Por eso, vocablos como puta (o bitch, su equivalente en inglés) y pussy (en este caso evita la forma española para denominar a la vagina) son corrientes y redundantes en las letras de sus canciones y en sus llamadas al público. Obviamente, asuntos como el dinero, las droga y las insinuaciones sexuales («oye papi /tú dame eso /yo quiero que me lo hagas hasta que me quede en los huesos») también forman parte del imaginario de Zowi, al igual que en el de sus compañeros. Pero esa reafirmación feminista con el argumento «quitemos la exclusiva a los tíos» también se advierte en el escenario, donde las dos chicas que le acompañan juegan a comportarse como esas señoritas de lujo que conforman la iconografía de los vídeos de los raperos machos, muy machos: ropa ajustadísima, movimientos de trasero buscando guerra, algún pecho al aire, falsos entretenimientos lésbicos...

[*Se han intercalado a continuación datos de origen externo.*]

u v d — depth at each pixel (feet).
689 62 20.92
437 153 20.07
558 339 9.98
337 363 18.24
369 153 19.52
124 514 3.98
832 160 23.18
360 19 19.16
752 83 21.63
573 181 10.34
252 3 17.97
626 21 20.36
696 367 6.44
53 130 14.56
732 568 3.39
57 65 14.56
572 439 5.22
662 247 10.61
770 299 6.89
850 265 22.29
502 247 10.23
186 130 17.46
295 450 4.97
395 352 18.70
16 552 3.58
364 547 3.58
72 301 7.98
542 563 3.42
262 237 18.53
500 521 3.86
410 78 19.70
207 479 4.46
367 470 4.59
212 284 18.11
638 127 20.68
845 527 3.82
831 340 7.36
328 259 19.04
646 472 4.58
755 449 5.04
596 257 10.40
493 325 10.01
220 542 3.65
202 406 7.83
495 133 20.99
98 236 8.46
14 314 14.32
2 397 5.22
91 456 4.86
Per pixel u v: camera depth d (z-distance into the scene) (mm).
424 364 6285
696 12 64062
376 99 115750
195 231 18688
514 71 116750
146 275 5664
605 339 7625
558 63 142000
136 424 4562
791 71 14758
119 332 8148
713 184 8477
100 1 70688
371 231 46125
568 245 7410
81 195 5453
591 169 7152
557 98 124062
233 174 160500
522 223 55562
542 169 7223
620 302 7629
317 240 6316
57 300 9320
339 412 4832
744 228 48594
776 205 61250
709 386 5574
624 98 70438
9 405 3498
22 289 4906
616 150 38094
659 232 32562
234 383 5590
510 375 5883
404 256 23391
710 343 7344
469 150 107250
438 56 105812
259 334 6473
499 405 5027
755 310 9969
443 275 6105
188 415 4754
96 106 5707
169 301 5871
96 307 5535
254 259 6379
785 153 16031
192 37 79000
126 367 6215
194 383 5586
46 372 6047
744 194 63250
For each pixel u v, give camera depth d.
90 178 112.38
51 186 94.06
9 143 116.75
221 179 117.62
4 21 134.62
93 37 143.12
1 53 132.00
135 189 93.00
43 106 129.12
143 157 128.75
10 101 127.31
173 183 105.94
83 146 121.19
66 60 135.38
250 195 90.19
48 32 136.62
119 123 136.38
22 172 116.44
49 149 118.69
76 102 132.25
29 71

Pero tengo dudas de que todo eso sea de veras feminismo a la inversa, pues en ocasiones, más que una autoafirmación dando la vuelta a los códigos masculinos parece que solo es un divertimento en el que canciones y gestos se desvanecen como el humo una vez terminado el concierto. Esta sensación se refuerza viendo la actitud del público, jovencísimo, en el que, más allá de haber calado la manera de vestir (en ellas, claro) y la gracia de decir «¿Qué pasa, putas?» en vez de «¿Qué hay, colegas?» no se mostró especialmente concienciado. Ni entusiasmado con las canciones, por otra parte, tautológicas en su contenido, discretas en lo musical y faltas de brío en su interpretación (La Zowie, acompañada por un DJ, lleva las letras grabadas y cuando le apetece las dobla en directo). Súmese a eso que la actuación que dio en Las Armas no pasó de media hora (los espectadores pagaron 0.33 euros por minuto, pero no se protestó ni se pidieron bises).

En fin, que así están algunas cosas en el negocio. Seguidor de muchas músicas como soy, no se me ocurre demonizar el trap ni el reguetón, formas que me proporcionan algunos momentos de asueto. Pero conviene reflexionar de vez en cuando sobre sus artistas, sus formas y sus contenidos. De ahí que el miniconcierto de La Zowi en Las Armas fuese, más que otra cosa, un minimaster en sociología musical (del tamaño del de Casado y así, vaya).